Error 526

Error 526: invalid SSL certificate

This error indicates that Cloudflare is unable to verify the SSL certificate on your origin server, preventing a secure connection from being established.

Common causes

This error occurs when these two conditions are true:

• Cloudflare cannot validate the SSL certificate at your origin web server.
• Full SSL (Strict) SSL is set in the Overview tab of your Cloudflare SSL/TLS app.

Error 526 in the Zero Trust context

When using Cloudflare Gateway, an HTTP Error 526 might be returned in the following cases:

• An untrusted certificate is presented from the origin to Gateway. Gateway will consider a certificate is untrusted if any of these conditions are true:

  • The server certificate issuer is unknown or is not trusted by the service.
  • The server certificate is revoked and fails a CRL check.
  • There is at least one expired certificate in the certificate chain for the server certificate.
  • The common name on the certificate does not match the URL you are trying to reach.
  • The common name on the certificate contains invalid characters (such as underscores). Gateway uses BoringSSL ↗ to validate certificates. Chrome's validation logic ↗ allows non-RFC 1305 compliant certificates, which is why the website may load when you turn off WARP.

• The connection from Gateway to the origin is insecure. Gateway does not trust origins which:

  • Only offer insecure cipher suites (such as RC4, RC4-MD5, or 3DES). You can use the SSL Server Test tool ↗ to check which ciphers are supported by the origin.
  • Do not support FIPS-compliant ciphers (if you have enabled FIPS compliance mode).

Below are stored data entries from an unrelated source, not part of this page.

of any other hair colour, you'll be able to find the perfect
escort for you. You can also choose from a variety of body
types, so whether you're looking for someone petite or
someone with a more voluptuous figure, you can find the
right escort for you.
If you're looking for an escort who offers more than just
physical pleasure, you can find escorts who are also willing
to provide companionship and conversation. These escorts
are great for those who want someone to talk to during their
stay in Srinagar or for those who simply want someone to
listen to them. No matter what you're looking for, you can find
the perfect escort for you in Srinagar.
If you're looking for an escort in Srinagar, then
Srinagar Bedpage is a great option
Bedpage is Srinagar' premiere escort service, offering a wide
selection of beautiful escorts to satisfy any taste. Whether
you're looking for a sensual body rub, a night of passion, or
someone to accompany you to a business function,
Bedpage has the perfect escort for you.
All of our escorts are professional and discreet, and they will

In order to load the page, you can either disable FIPS mode or create a Do Not Inspect policy for this host (which has the effect of disabling FIPS compliance for this origin).
  • Redirect all HTTPS requests to HTTP.

Error 526 in the Workers context

Workers subrequests to any hostname outside your Cloudflare zone that is not proxied by Cloudflare are always made using the Full (strict) SSL mode, regardless of the Workers zone configuration.

As a result, a valid SSL certificate is required at the origin server.

Resolution

Note

For a potential quick fix, set SSL to Full instead of Full (strict) in the Overview tab of your Cloudflare SSL/TLS app for the domain.

Request your server administrator or hosting provider to review the origin web server's SSL certificates and verify that:

• Certificate is not expired.
• Certificate is not revoked.
• Certificate is signed by a Certificate Authority ↗ (not self-signed).
• The requested or target domain name and hostname are in the certificate's Common Name or Subject Alternative Name.
• Your origin web server accepts connections over port SSL port 443.
• Temporarily pause Cloudflare and visit https://www.sslshopper.com/ssl-checker.html#hostname=www.example.com ↗ (replace www.example.com with your hostname and domain) to verify no issues exists with the origin SSL certificate:

If the origin server uses a self-signed certificate, configure the domain to use Full SSL instead of Full SSL (Strict). Refer to recommended SSL settings for your origin.